=== Task requirements ===
The whole listing needs to be written out exactly, except for any images.

=== Given material ===
········
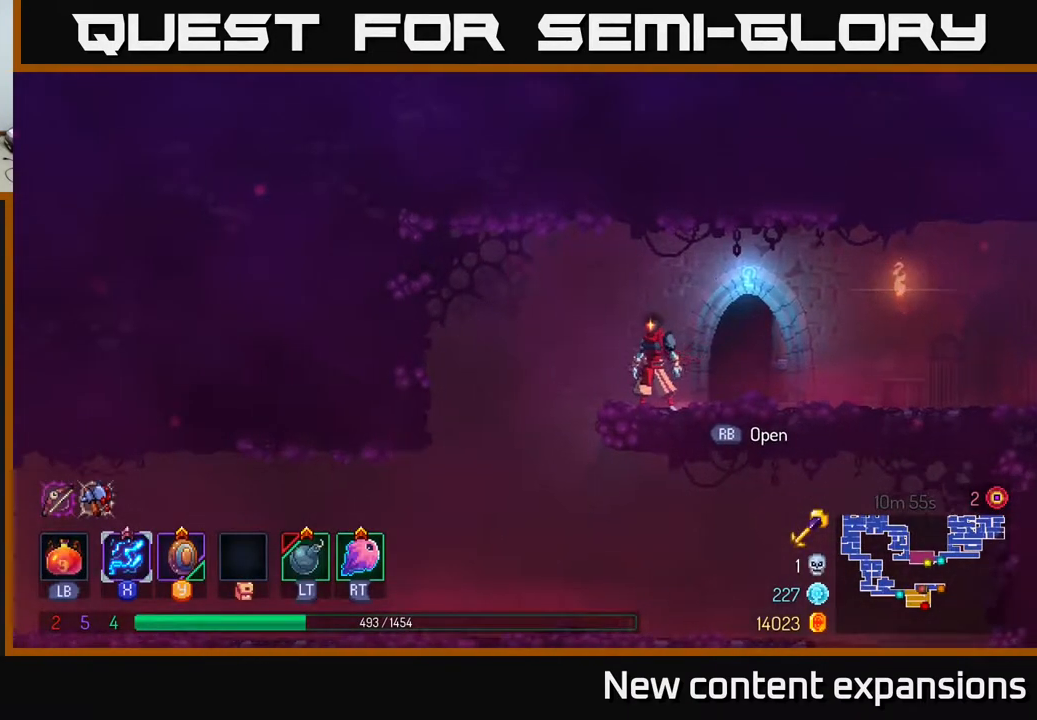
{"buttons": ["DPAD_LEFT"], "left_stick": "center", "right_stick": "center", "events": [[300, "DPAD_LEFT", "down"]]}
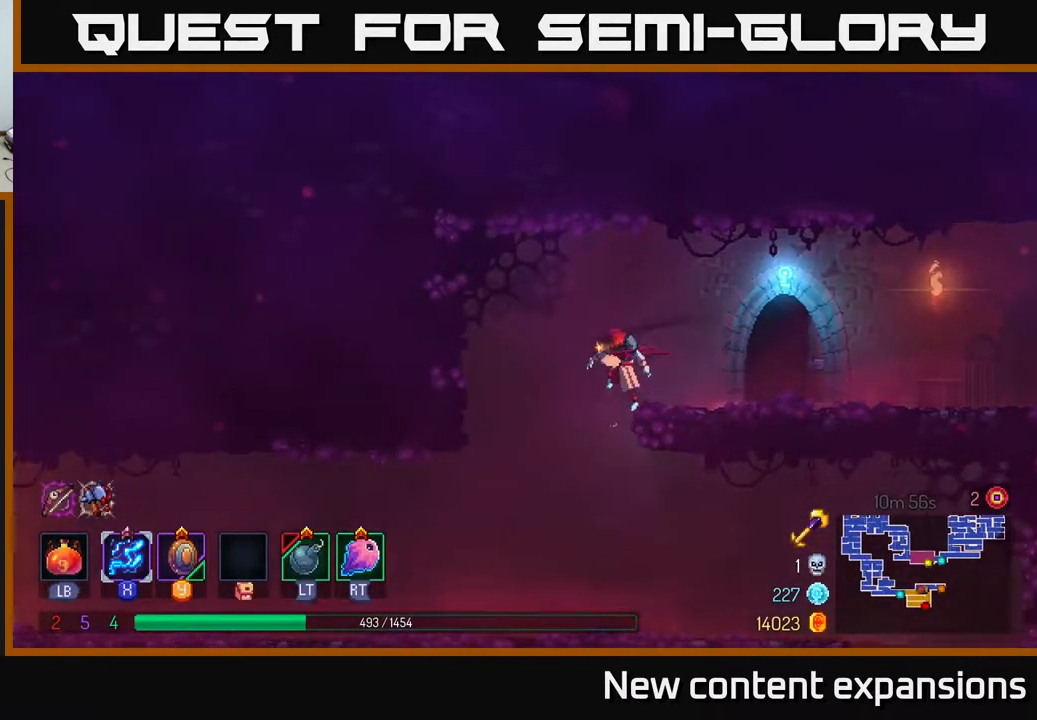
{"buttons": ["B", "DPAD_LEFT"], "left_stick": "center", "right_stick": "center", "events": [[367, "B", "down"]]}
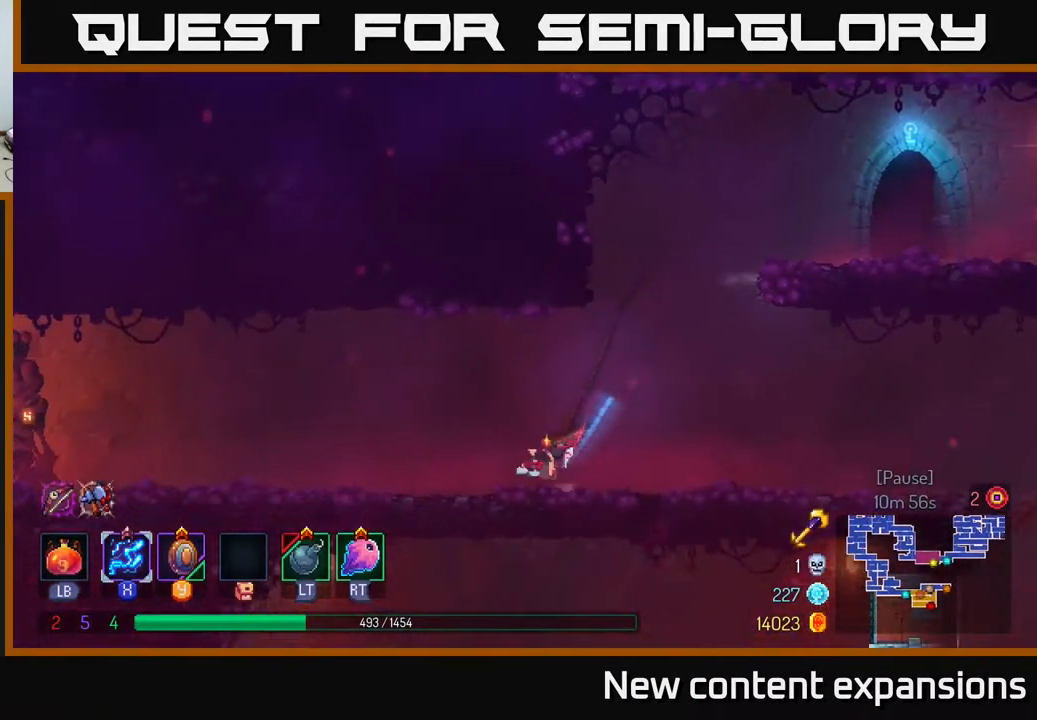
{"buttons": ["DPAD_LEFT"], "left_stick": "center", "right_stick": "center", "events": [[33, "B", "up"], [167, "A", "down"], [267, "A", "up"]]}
········
=== Answer to the problem ===
{"buttons": ["DPAD_LEFT"], "left_stick": "center", "right_stick": "center", "events": [[300, "DPAD_LEFT", "down"]]}
{"buttons": ["B", "DPAD_LEFT"], "left_stick": "center", "right_stick": "center", "events": [[367, "B", "down"]]}
{"buttons": ["DPAD_LEFT"], "left_stick": "center", "right_stick": "center", "events": [[33, "B", "up"], [167, "A", "down"], [267, "A", "up"]]}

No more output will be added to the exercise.